2011.05.12
市の職員は災害時に有給を取ってはいけないのか? モラルとルールは違う
asahi.com - 原発事故、土浦市職員逃げた? 有給取った3人処分(2011年5月10日16時46分)
http://www.asahi.com/national/update/0509/TKY201105090635.html

<福島第一原発の事故発生後に有給休暇を取って県外に避難したり、震災後に有給のリフレッシュ休暇を取ったりした茨城県土浦市の職員がいたことがわかった。市は、市民生活部の課長補佐ら3人を訓告と厳重注意処分にした>。

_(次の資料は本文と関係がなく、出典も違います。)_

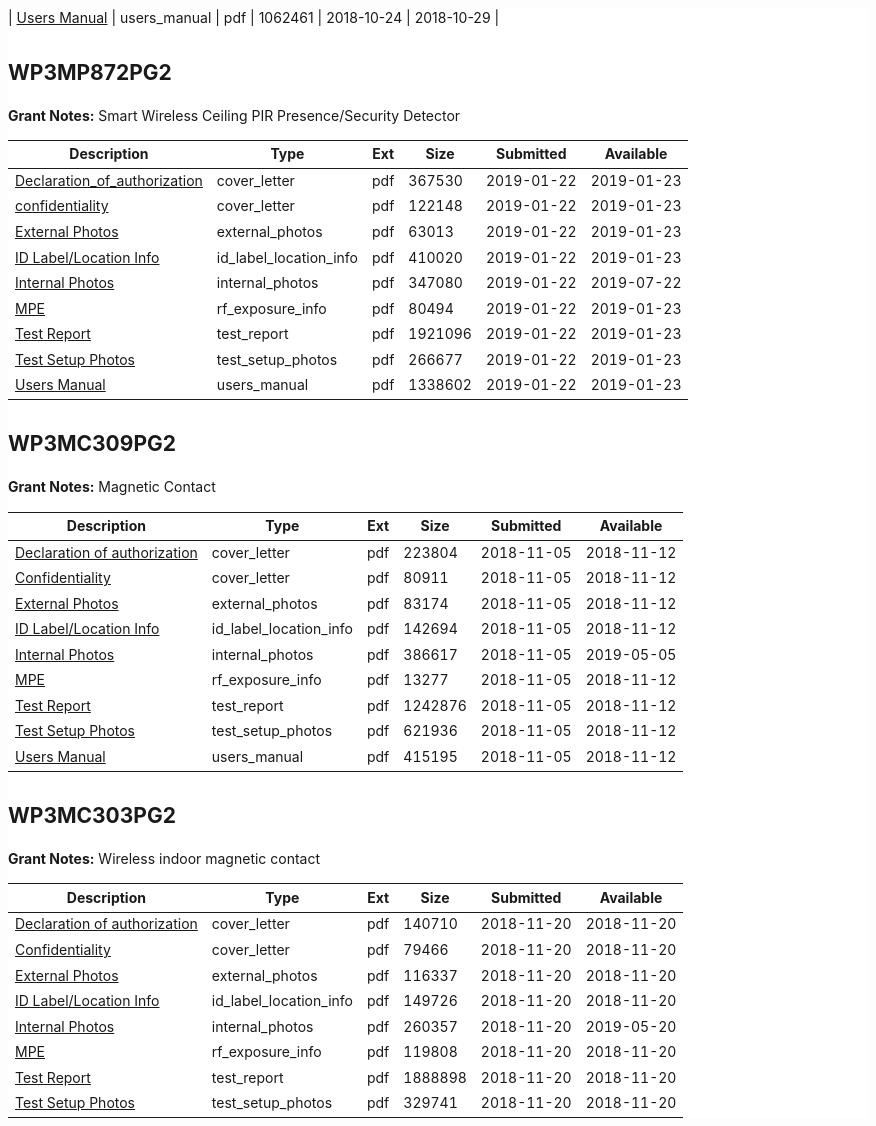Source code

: | [Users Manual](WP3MP902PG2/5ac307357ce060dcae8843a07e1917c5/4046360.pdf) | users_manual | pdf | 1062461 | 2018-10-24 | 2018-10-29 |
## WP3MP872PG2
**Grant Notes:** Smart Wireless Ceiling PIR Presence/Security Detector

| Description | Type | Ext | Size | Submitted | Available |
| ----------- | ---- | --- | ---- | --------- | --------- |
| [Declaration_of_authorization](WP3MP872PG2/7005aa1bc976c82f77f15950671cab8c/4138064.pdf) | cover_letter | pdf | 367530 | 2019-01-22 | 2019-01-23 |
| [confidentiality](WP3MP872PG2/7005aa1bc976c82f77f15950671cab8c/4138065.pdf) | cover_letter | pdf | 122148 | 2019-01-22 | 2019-01-23 |
| [External Photos](WP3MP872PG2/7005aa1bc976c82f77f15950671cab8c/4138057.pdf) | external_photos | pdf | 63013 | 2019-01-22 | 2019-01-23 |
| [ID Label/Location Info](WP3MP872PG2/7005aa1bc976c82f77f15950671cab8c/4138059.pdf) | id_label_location_info | pdf | 410020 | 2019-01-22 | 2019-01-23 |
| [Internal Photos](WP3MP872PG2/7005aa1bc976c82f77f15950671cab8c/4138058.pdf) | internal_photos | pdf | 347080 | 2019-01-22 | 2019-07-22 |
| [MPE](WP3MP872PG2/7005aa1bc976c82f77f15950671cab8c/4138062.pdf) | rf_exposure_info | pdf | 80494 | 2019-01-22 | 2019-01-23 |
| [Test Report](WP3MP872PG2/7005aa1bc976c82f77f15950671cab8c/4138063.pdf) | test_report | pdf | 1921096 | 2019-01-22 | 2019-01-23 |
| [Test Setup Photos](WP3MP872PG2/7005aa1bc976c82f77f15950671cab8c/4138060.pdf) | test_setup_photos | pdf | 266677 | 2019-01-22 | 2019-01-23 |
| [Users Manual](WP3MP872PG2/7005aa1bc976c82f77f15950671cab8c/4138061.pdf) | users_manual | pdf | 1338602 | 2019-01-22 | 2019-01-23 |
## WP3MC309PG2
**Grant Notes:** Magnetic Contact

| Description | Type | Ext | Size | Submitted | Available |
| ----------- | ---- | --- | ---- | --------- | --------- |
| [Declaration of authorization](WP3MC309PG2/e669cc7f0b00eeb4c7971ec2c41e6bd6/4059380.pdf) | cover_letter | pdf | 223804 | 2018-11-05 | 2018-11-12 |
| [Confidentiality](WP3MC309PG2/e669cc7f0b00eeb4c7971ec2c41e6bd6/4059381.pdf) | cover_letter | pdf | 80911 | 2018-11-05 | 2018-11-12 |
| [External Photos](WP3MC309PG2/e669cc7f0b00eeb4c7971ec2c41e6bd6/4059375.pdf) | external_photos | pdf | 83174 | 2018-11-05 | 2018-11-12 |
| [ID Label/Location Info](WP3MC309PG2/e669cc7f0b00eeb4c7971ec2c41e6bd6/4059377.pdf) | id_label_location_info | pdf | 142694 | 2018-11-05 | 2018-11-12 |
| [Internal Photos](WP3MC309PG2/e669cc7f0b00eeb4c7971ec2c41e6bd6/4059376.pdf) | internal_photos | pdf | 386617 | 2018-11-05 | 2019-05-05 |
| [MPE](WP3MC309PG2/e669cc7f0b00eeb4c7971ec2c41e6bd6/4059382.pdf) | rf_exposure_info | pdf | 13277 | 2018-11-05 | 2018-11-12 |
| [Test Report](WP3MC309PG2/e669cc7f0b00eeb4c7971ec2c41e6bd6/4059383.pdf) | test_report | pdf | 1242876 | 2018-11-05 | 2018-11-12 |
| [Test Setup Photos](WP3MC309PG2/e669cc7f0b00eeb4c7971ec2c41e6bd6/4059378.pdf) | test_setup_photos | pdf | 621936 | 2018-11-05 | 2018-11-12 |
| [Users Manual](WP3MC309PG2/e669cc7f0b00eeb4c7971ec2c41e6bd6/4059379.pdf) | users_manual | pdf | 415195 | 2018-11-05 | 2018-11-12 |
## WP3MC303PG2
**Grant Notes:** Wireless indoor magnetic contact

| Description | Type | Ext | Size | Submitted | Available |
| ----------- | ---- | --- | ---- | --------- | --------- |
| [Declaration of authorization](WP3MC303PG2/226e4bf0dc877f4f24a7d90a66712815/4078368.pdf) | cover_letter | pdf | 140710 | 2018-11-20 | 2018-11-20 |
| [Confidentiality](WP3MC303PG2/226e4bf0dc877f4f24a7d90a66712815/4078369.pdf) | cover_letter | pdf | 79466 | 2018-11-20 | 2018-11-20 |
| [External Photos](WP3MC303PG2/226e4bf0dc877f4f24a7d90a66712815/4078340.pdf) | external_photos | pdf | 116337 | 2018-11-20 | 2018-11-20 |
| [ID Label/Location Info](WP3MC303PG2/226e4bf0dc877f4f24a7d90a66712815/4078342.pdf) | id_label_location_info | pdf | 149726 | 2018-11-20 | 2018-11-20 |
| [Internal Photos](WP3MC303PG2/226e4bf0dc877f4f24a7d90a66712815/4078341.pdf) | internal_photos | pdf | 260357 | 2018-11-20 | 2019-05-20 |
| [MPE](WP3MC303PG2/226e4bf0dc877f4f24a7d90a66712815/4078370.pdf) | rf_exposure_info | pdf | 119808 | 2018-11-20 | 2018-11-20 |
| [Test Report](WP3MC303PG2/226e4bf0dc877f4f24a7d90a66712815/4078371.pdf) | test_report | pdf | 1888898 | 2018-11-20 | 2018-11-20 |
| [Test Setup Photos](WP3MC303PG2/226e4bf0dc877f4f24a7d90a66712815/4078343.pdf) | test_setup_photos | pdf | 329741 | 2018-11-20 | 2018-11-20 |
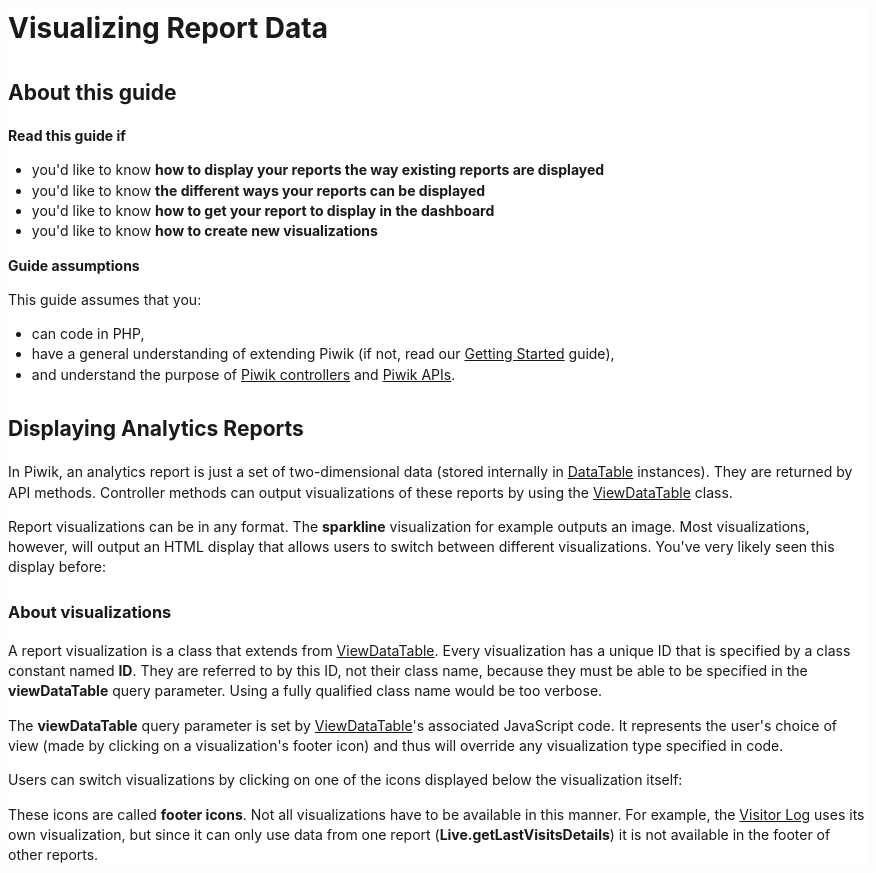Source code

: # Visualizing Report Data



## About this guide

**Read this guide if**

* you'd like to know **how to display your reports the way existing reports are displayed**
* you'd like to know **the different ways your reports can be displayed**
* you'd like to know **how to get your report to display in the dashboard**
* you'd like to know **how to create new visualizations**

**Guide assumptions**

This guide assumes that you:

* can code in PHP,
* have a general understanding of extending Piwik (if not, read our [Getting Started](/guides/getting-started-part-1) guide),
* and understand the purpose of [Piwik controllers](/guides/mvc-in-piwik) and [Piwik APIs](/guides/piwiks-reporting-api).

## Displaying Analytics Reports

In Piwik, an analytics report is just a set of two-dimensional data (stored internally in [DataTable](/api-reference/Piwik/DataTable) instances). They are returned by API methods. Controller methods can output visualizations of these reports by using the [ViewDataTable](/api-reference/Piwik/Plugin/ViewDataTable) class.

Report visualizations can be in any format. The **sparkline** visualization for example outputs an image. Most visualizations, however, will output an HTML display that allows users to switch between different visualizations. You've very likely seen this display before:



### About visualizations

A report visualization is a class that extends from [ViewDataTable](/api-reference/Piwik/Plugin/ViewDataTable). Every visualization has a unique ID that is specified by a class constant named **ID**. They are referred to by this ID, not their class name, because they must be able to be specified in the **viewDataTable** query parameter. Using a fully qualified class name would be too verbose.

The **viewDataTable** query parameter is set by [ViewDataTable](/api-reference/Piwik/Plugin/ViewDataTable)'s associated JavaScript code. It represents the user's choice of view (made by clicking on a visualization's footer icon) and thus will override any visualization type specified in code.

Users can switch visualizations by clicking on one of the icons displayed below the visualization itself:



These icons are called **footer icons**. Not all visualizations have to be available in this manner. For example, the [Visitor Log](http://piwik.org/docs/real-time/) uses its own visualization, but since it can only use data from one report (**Live.getLastVisitsDetails**) it is not available in the footer of other reports.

<訓告処分を受けたのは主幹(33)。3月16日深夜に妻を連れ、21日まで浜松市内の親類宅に身を寄せた。17日朝に電話で17、18の2日間の休暇を取得。19~21日は土日祝日のため休んだ>。

<19日に元上司が「職員が逃げたとウワサになっている」と電話で帰宅を促したが、聞き入れなかった。市の聴取に対し主幹は「原発事故で妻がパニックになったため」と話したという>。

<厳重注意は、勤続25年に与えられるリフレッシュ休暇を、3月下旬に4、5日間取った48歳と51歳の課長補佐2人。4日間の補佐はうち2日間は大きな余震があって出勤した。2人とも2月に休暇願を出しており、次年度に繰り越せないとわかり、休んだという>。

<9日の記者会見で中川清市長は「市の災害対策本部が震災対応している非常時に、市民の不信と信用失墜を招きかねない」と処分理由を説明した>。

まるで犯罪者扱いだが、これの何が問題なのだろうか。

今回のような災害で、公職の人間が逃げるのは「けしからん」という気持ちはわかる。しかし、休むことがルール違反でないのなら、何も問題ないように思う。緊急時に休まれるとまずいなら、そういうルールをあらかじめ作っておくべきでは。

自主的なモラルに期待するのはいいが、それを強制してはいけない。ましてや、ルールにもとづかない処分はおかしい。

日本は概してモラルが高いのはいいのだが、この「モラルとルールの線引き」があまりできていないところがある。モラルが「暗黙のルール」になってしまい、強制の色合いを帯びやすい。

強制したいのならば事前にルール化すべきだし、ルールになっていないモラルのレベルであれば、強制はできないし、強制してはいけない。